**Exercise requirements**
Repeat the records given below in full, with no changes.

++++++++++++++++++++

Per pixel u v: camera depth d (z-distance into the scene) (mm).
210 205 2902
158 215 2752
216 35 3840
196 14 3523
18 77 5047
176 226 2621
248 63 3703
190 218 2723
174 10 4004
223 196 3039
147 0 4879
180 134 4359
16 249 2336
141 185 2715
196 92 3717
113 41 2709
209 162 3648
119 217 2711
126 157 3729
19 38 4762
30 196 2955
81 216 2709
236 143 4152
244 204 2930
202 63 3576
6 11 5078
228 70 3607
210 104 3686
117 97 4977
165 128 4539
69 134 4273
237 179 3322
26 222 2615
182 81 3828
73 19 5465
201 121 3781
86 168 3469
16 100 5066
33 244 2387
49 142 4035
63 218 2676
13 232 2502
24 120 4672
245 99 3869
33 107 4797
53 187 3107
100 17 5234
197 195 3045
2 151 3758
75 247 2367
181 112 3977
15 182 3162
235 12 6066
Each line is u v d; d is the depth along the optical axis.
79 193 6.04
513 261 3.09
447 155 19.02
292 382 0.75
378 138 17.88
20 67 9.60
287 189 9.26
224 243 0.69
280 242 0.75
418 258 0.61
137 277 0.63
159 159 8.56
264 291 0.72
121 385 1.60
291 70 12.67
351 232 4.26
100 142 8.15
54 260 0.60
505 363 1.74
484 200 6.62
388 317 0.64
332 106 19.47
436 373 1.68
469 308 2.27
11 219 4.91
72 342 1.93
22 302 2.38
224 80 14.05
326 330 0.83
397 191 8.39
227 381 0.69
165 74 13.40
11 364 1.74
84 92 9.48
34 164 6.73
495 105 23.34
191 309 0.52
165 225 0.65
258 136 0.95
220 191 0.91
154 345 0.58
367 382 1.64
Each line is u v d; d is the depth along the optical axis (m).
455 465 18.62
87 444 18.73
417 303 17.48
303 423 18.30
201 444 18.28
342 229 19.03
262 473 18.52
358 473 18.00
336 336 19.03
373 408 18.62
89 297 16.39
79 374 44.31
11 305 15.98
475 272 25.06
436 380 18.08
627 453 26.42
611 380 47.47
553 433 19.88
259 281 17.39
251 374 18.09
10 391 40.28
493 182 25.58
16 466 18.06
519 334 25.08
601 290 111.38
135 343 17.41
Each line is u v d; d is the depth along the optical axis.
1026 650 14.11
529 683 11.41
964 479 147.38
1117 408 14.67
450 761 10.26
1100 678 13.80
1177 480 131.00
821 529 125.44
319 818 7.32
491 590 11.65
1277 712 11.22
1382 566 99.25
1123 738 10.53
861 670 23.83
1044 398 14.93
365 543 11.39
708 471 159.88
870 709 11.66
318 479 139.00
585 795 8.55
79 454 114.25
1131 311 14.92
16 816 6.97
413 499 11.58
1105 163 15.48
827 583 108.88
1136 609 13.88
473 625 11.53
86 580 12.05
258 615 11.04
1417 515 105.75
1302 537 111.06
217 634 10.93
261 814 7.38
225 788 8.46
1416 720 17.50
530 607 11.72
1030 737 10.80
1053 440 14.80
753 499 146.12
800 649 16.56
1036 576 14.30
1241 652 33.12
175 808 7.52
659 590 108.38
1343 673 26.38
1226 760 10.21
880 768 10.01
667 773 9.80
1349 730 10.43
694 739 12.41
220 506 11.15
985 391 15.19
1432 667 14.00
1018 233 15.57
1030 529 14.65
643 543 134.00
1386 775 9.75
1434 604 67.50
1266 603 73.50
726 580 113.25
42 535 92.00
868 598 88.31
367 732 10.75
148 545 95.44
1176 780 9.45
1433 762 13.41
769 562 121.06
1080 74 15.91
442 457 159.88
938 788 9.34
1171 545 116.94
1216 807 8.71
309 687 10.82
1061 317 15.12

++++++++++++++++++++

**Solution for this problem**
Per pixel u v: camera depth d (z-distance into the scene) (mm).
210 205 2902
158 215 2752
216 35 3840
196 14 3523
18 77 5047
176 226 2621
248 63 3703
190 218 2723
174 10 4004
223 196 3039
147 0 4879
180 134 4359
16 249 2336
141 185 2715
196 92 3717
113 41 2709
209 162 3648
119 217 2711
126 157 3729
19 38 4762
30 196 2955
81 216 2709
236 143 4152
244 204 2930
202 63 3576
6 11 5078
228 70 3607
210 104 3686
117 97 4977
165 128 4539
69 134 4273
237 179 3322
26 222 2615
182 81 3828
73 19 5465
201 121 3781
86 168 3469
16 100 5066
33 244 2387
49 142 4035
63 218 2676
13 232 2502
24 120 4672
245 99 3869
33 107 4797
53 187 3107
100 17 5234
197 195 3045
2 151 3758
75 247 2367
181 112 3977
15 182 3162
235 12 6066
Each line is u v d; d is the depth along the optical axis.
79 193 6.04
513 261 3.09
447 155 19.02
292 382 0.75
378 138 17.88
20 67 9.60
287 189 9.26
224 243 0.69
280 242 0.75
418 258 0.61
137 277 0.63
159 159 8.56
264 291 0.72
121 385 1.60
291 70 12.67
351 232 4.26
100 142 8.15
54 260 0.60
505 363 1.74
484 200 6.62
388 317 0.64
332 106 19.47
436 373 1.68
469 308 2.27
11 219 4.91
72 342 1.93
22 302 2.38
224 80 14.05
326 330 0.83
397 191 8.39
227 381 0.69
165 74 13.40
11 364 1.74
84 92 9.48
34 164 6.73
495 105 23.34
191 309 0.52
165 225 0.65
258 136 0.95
220 191 0.91
154 345 0.58
367 382 1.64
Each line is u v d; d is the depth along the optical axis (m).
455 465 18.62
87 444 18.73
417 303 17.48
303 423 18.30
201 444 18.28
342 229 19.03
262 473 18.52
358 473 18.00
336 336 19.03
373 408 18.62
89 297 16.39
79 374 44.31
11 305 15.98
475 272 25.06
436 380 18.08
627 453 26.42
611 380 47.47
553 433 19.88
259 281 17.39
251 374 18.09
10 391 40.28
493 182 25.58
16 466 18.06
519 334 25.08
601 290 111.38
135 343 17.41
Each line is u v d; d is the depth along the optical axis.
1026 650 14.11
529 683 11.41
964 479 147.38
1117 408 14.67
450 761 10.26
1100 678 13.80
1177 480 131.00
821 529 125.44
319 818 7.32
491 590 11.65
1277 712 11.22
1382 566 99.25
1123 738 10.53
861 670 23.83
1044 398 14.93
365 543 11.39
708 471 159.88
870 709 11.66
318 479 139.00
585 795 8.55
79 454 114.25
1131 311 14.92
16 816 6.97
413 499 11.58
1105 163 15.48
827 583 108.88
1136 609 13.88
473 625 11.53
86 580 12.05
258 615 11.04
1417 515 105.75
1302 537 111.06
217 634 10.93
261 814 7.38
225 788 8.46
1416 720 17.50
530 607 11.72
1030 737 10.80
1053 440 14.80
753 499 146.12
800 649 16.56
1036 576 14.30
1241 652 33.12
175 808 7.52
659 590 108.38
1343 673 26.38
1226 760 10.21
880 768 10.01
667 773 9.80
1349 730 10.43
694 739 12.41
220 506 11.15
985 391 15.19
1432 667 14.00
1018 233 15.57
1030 529 14.65
643 543 134.00
1386 775 9.75
1434 604 67.50
1266 603 73.50
726 580 113.25
42 535 92.00
868 598 88.31
367 732 10.75
148 545 95.44
1176 780 9.45
1433 762 13.41
769 562 121.06
1080 74 15.91
442 457 159.88
938 788 9.34
1171 545 116.94
1216 807 8.71
309 687 10.82
1061 317 15.12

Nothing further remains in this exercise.